Sony is the primary drive manufacturer for the PS3 drives.

Thanks for the fact check.

Still the argument is the same.
 
I think at the core of it, I'm wondering why it's an argument to begin with. :)
Exactly. "Which countries have the manufacturing capacity to produce consoles?" is the question being asked now, but wasn't the point of the thread. Associating consoles with countries is a bit blinkered IMO. We live in an international world of cross-border creations. No single nation (save China perhaps ;) ) is designing and manufacturing every bit of their machines. Different countries have offered different expertise and resources brought together to produce finalised products throughout history for many industries.

Short of chalking up a nationalistic point of 'This country makes this thing', what is the purpose of trying to resolve who makes what? Seems to me daft bragging rights is it. The consoles we have are produced and maintained by people from all natioanlities across the globe all working together. Is the location of the corporate HQ really that important?
 
This is not to say that the Japanese can't design sophisticated processors; I've always admired Hitachi's SuperH-series, and Toshiba and NEC are no slouches either. Today, Fujitsu's SPARC64 is the fastest (single-threaded) SPARC processor.

The original SPARC64 was designed by HAL in Silicon Valley and the microarchitecture really hasn't changed much. Fujitsu absorbed HAL some years ago, but I wouldn't be surprised if most of the design work still happens in the Bay Area.
 
The console industry is most successful when there is a defacto monopoly, as was the case in the '80s with the NES, and the late '90s through this past generation with the PS1 and PS2. The current situation, where there is effectively a three way split, has resulted in a much longer transition than usual and much higher costs for developers looking to target a large enough market to support development budgets in the tens of millions of dollars. There's no way developers and publishers would support another upstart hardware platform -- it's already bad enough handling two or three ports (X360, PS3, and PC) and then a totally different game (Wii) as it is.
 
Exactly. "Which countries have the manufacturing capacity to produce consoles?" is the question being asked now, but wasn't the point of the thread. Associating consoles with countries is a bit blinkered IMO. We live in an international world of cross-border creations. No single nation (save China perhaps ;) ) is designing and manufacturing every bit of their machines. Different countries have offered different expertise and resources brought together to produce finalised products throughout history for many industries.

Short of chalking up a nationalistic point of 'This country makes this thing', what is the purpose of trying to resolve who makes what? Seems to me daft bragging rights is it. The consoles we have are produced and maintained by people from all natioanlities across the globe all working together. Is the location of the corporate HQ really that important?

Indeed it so. But as I tried to explain. The ownership of the production and the design is linked to a few countries. There is a reason why no European country has a owners intrest in any part of the production.

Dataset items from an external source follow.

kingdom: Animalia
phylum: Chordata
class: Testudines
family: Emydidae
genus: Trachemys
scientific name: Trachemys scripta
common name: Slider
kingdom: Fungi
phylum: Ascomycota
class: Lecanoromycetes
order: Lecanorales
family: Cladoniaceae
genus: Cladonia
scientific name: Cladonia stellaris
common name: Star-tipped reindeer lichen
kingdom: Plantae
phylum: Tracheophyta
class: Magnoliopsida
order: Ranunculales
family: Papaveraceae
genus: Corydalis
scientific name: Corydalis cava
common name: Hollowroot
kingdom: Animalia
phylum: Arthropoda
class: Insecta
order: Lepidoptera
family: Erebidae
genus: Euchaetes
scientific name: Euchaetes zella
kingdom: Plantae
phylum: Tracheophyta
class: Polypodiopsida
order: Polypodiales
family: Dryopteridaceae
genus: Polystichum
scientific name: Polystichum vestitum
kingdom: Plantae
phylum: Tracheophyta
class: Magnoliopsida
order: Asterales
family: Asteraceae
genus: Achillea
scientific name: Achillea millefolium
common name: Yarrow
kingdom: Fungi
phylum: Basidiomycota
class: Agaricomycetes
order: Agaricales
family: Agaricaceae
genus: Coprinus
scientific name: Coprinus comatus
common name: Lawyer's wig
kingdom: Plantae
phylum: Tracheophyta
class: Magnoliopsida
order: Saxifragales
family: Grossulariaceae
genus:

You can produce any electronics anywhere in the world, the question is money. These investments comes from a few companies i Asia and the US when it comes to console.

So by knowing that I don't that any otherv region or country will overtake the US and Western asian line in design or production.

In theory Sony could open a production i Africa but it is still Sony and Sony's money, experties and so on. So regarding the thread that some other countries will emerge with companies that can design and produce in the same way that current leaders are doing is nothing that will happen in the comming 10-0 years.

Looking historical on the dynamics of the industry you will se that the concetration of the top-4 and top-10 in the world within semiconducters is increasing with more shake-out and less entry with entry-barriers very high.
 
the Super NES used another MOS

The 65816 was the 16 bit evolution of the MOS 6502. The silicon inside the SNES was manufactured by mos, but it was a clone of a WDC chip design.

The engineer behind WDC was one of the original founders of MOS, but he broke off and started his own company. It's the same cpu inside the Apple IIGS.